SIGNING_KEY_SECRET_ID="projects/${PROJECT_ID}/secrets/jwt-signing-key/versions/latest"
# This service account needs roles/secretmanager.secretAccessor
FUNCTION_SERVICE_ACCOUNT="${FUNCTION_NAME}@${PROJECT_ID}.iam.gserviceaccount.com"
# --- Build Step ---
echo "Building function with esbuild..."
npm run build
# --- Deploy Step ---
echo "Deploying function to Google Cloud..."
gcloud functions deploy ${FUNCTION_NAME} \
--gen2 \
--runtime=nodejs18 \
--region=${REGION} \
--source=./dist \
--entry-point=callInternalService \
--trigger-http \
--allow-unauthenticated \
--vpc-connector=${VPC_CONNECTOR} \
--service-account=${FUNCTION_SERVICE_ACCOUNT} \
--set-env-vars="GKE_GATEWAY_URL=${GKE_GATEWAY_URL},JWT_ISSUER=${JWT_ISSUER},SIGNING_KEY_SECRET_ID=${SIGNING_KEY_SECRET_ID}"
echo "Deployment complete."
The resulting architecture is robust and secure.
graph TD A[External Event e.g., Pub/Sub] --> B{Google Cloud Function}; B -- 1. Fetch Key --> C[Secret Manager]; B -- 2. Generate JWT --> B; B -- 3. HTTPS Request w/ JWT --> D[VPC Network]; subgraph VPC Network D -- 4. Via VPC Connector --> E[Internal Load Balancer IP]; end subgraph GKE Cluster / Istio Mesh E -- 5. --> F[istio-internal-gateway]; F -- 6. Validate JWT --> F; F -- 7. Route based on Host Header --> G[user-profile sidecar]; G -- 8. mTLS --> H[user-profile app]; end
The solution successfully bridges the two environments.

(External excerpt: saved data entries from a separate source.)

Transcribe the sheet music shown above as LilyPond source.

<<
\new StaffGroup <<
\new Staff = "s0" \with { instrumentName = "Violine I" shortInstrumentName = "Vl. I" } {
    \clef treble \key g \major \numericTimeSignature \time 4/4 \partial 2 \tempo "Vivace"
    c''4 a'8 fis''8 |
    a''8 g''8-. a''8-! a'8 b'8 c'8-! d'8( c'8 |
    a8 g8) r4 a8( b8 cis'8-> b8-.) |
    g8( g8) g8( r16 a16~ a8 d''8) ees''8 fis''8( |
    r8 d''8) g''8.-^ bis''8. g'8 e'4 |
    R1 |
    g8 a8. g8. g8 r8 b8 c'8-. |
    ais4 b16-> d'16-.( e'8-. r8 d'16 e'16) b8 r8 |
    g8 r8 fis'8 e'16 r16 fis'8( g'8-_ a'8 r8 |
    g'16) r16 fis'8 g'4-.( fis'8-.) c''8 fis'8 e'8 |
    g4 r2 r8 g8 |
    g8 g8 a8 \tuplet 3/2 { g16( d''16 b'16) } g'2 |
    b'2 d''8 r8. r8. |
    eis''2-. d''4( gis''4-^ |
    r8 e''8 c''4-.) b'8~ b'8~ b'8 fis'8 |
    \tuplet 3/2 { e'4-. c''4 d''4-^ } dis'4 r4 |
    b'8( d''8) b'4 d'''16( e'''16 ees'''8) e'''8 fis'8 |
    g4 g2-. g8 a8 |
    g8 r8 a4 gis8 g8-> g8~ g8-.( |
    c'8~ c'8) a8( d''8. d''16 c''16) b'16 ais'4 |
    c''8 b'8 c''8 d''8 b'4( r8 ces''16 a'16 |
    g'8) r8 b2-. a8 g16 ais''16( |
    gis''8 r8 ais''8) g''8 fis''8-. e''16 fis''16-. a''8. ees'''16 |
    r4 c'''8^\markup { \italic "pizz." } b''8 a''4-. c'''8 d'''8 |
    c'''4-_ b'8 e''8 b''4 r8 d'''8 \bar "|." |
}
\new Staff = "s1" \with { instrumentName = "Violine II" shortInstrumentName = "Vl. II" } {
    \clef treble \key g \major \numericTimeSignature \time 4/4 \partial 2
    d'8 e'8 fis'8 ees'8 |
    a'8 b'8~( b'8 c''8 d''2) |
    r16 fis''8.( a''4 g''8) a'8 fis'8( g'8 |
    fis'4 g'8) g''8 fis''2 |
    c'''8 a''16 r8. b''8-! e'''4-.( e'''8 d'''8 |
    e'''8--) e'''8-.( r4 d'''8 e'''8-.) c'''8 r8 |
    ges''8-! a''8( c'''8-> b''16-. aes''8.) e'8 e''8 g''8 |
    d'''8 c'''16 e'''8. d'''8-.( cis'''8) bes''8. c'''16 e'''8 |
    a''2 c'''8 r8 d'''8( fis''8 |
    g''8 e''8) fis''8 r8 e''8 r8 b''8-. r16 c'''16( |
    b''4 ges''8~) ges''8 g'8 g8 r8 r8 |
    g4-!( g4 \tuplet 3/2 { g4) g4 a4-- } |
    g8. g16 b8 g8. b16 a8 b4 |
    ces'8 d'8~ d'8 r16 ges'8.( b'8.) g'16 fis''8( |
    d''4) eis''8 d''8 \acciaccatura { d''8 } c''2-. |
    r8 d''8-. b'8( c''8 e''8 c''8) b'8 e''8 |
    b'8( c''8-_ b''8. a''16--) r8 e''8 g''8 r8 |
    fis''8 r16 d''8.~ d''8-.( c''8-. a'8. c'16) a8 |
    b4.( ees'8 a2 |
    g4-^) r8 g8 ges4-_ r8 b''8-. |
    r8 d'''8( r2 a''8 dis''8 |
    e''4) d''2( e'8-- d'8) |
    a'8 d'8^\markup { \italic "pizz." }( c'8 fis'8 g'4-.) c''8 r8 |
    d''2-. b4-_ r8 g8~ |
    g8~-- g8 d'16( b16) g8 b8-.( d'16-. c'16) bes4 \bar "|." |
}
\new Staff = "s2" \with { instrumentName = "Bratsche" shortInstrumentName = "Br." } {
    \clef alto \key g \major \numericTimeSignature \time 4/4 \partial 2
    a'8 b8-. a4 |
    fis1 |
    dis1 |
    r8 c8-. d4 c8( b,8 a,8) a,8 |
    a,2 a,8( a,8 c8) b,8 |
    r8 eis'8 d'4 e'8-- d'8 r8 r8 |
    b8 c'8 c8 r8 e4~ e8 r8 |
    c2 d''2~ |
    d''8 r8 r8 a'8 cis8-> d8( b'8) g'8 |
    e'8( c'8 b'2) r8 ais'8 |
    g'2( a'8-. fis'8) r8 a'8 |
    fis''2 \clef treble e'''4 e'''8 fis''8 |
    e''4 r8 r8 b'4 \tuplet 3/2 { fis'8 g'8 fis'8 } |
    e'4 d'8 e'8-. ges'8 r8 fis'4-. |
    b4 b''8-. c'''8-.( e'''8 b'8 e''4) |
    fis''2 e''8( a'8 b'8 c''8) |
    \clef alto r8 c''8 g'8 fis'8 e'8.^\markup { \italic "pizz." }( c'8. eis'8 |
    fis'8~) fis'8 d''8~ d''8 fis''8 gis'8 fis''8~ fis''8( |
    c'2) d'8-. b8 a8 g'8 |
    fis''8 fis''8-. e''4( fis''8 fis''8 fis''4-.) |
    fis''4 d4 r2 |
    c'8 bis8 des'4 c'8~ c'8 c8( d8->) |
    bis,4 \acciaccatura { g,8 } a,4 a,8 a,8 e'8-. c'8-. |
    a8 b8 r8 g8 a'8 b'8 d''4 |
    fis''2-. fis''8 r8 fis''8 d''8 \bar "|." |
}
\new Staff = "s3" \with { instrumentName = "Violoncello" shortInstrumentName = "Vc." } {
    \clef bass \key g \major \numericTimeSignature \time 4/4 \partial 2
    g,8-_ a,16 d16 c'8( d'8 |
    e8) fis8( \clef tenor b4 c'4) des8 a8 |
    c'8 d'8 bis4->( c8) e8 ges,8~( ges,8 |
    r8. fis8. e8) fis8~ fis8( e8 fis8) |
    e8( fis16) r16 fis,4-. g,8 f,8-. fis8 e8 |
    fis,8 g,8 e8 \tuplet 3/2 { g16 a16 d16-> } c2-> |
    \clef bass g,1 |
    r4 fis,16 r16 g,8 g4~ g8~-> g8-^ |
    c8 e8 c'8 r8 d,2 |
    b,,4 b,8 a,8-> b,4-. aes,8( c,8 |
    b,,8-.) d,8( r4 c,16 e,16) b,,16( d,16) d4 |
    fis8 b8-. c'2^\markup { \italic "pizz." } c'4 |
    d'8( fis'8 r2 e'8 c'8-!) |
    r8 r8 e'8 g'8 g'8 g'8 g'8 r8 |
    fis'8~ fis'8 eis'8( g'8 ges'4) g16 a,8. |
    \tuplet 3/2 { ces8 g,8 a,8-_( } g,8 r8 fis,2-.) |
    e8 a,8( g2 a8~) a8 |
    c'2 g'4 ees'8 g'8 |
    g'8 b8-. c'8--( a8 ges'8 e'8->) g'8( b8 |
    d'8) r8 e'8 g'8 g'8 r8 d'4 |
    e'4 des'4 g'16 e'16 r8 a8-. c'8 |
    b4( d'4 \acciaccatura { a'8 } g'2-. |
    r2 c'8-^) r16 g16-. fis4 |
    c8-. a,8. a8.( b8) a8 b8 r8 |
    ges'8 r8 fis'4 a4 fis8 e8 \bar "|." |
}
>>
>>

The Cloud Function operates in its managed environment, while the GKE cluster maintains its strict security perimeter. The Istio gateway acts as a trusted intermediary, translating the JWT-based identity from the “outside” world into an authorized request within the mesh. The use of esbuild
ensures that our bridge component remains lightweight and responsive, minimizing the performance penalty of a serverless architecture.
This pattern, however, is not without its own complexities and trade-offs. The management of JWT signing keys, including rotation and revocation, becomes a critical security function that must be managed outside this specific implementation. Furthermore, the VPC Access connector is a stateful, always-on resource, which introduces a fixed cost component to an otherwise “serverless” design. For scenarios requiring extremely low network latency, the overhead of traversing the VPC connector and gateway might be too high, potentially favoring a solution like Cloud Run on GKE, which would place the compute directly inside the cluster, albeit at the cost of the operational simplicity of Cloud Functions.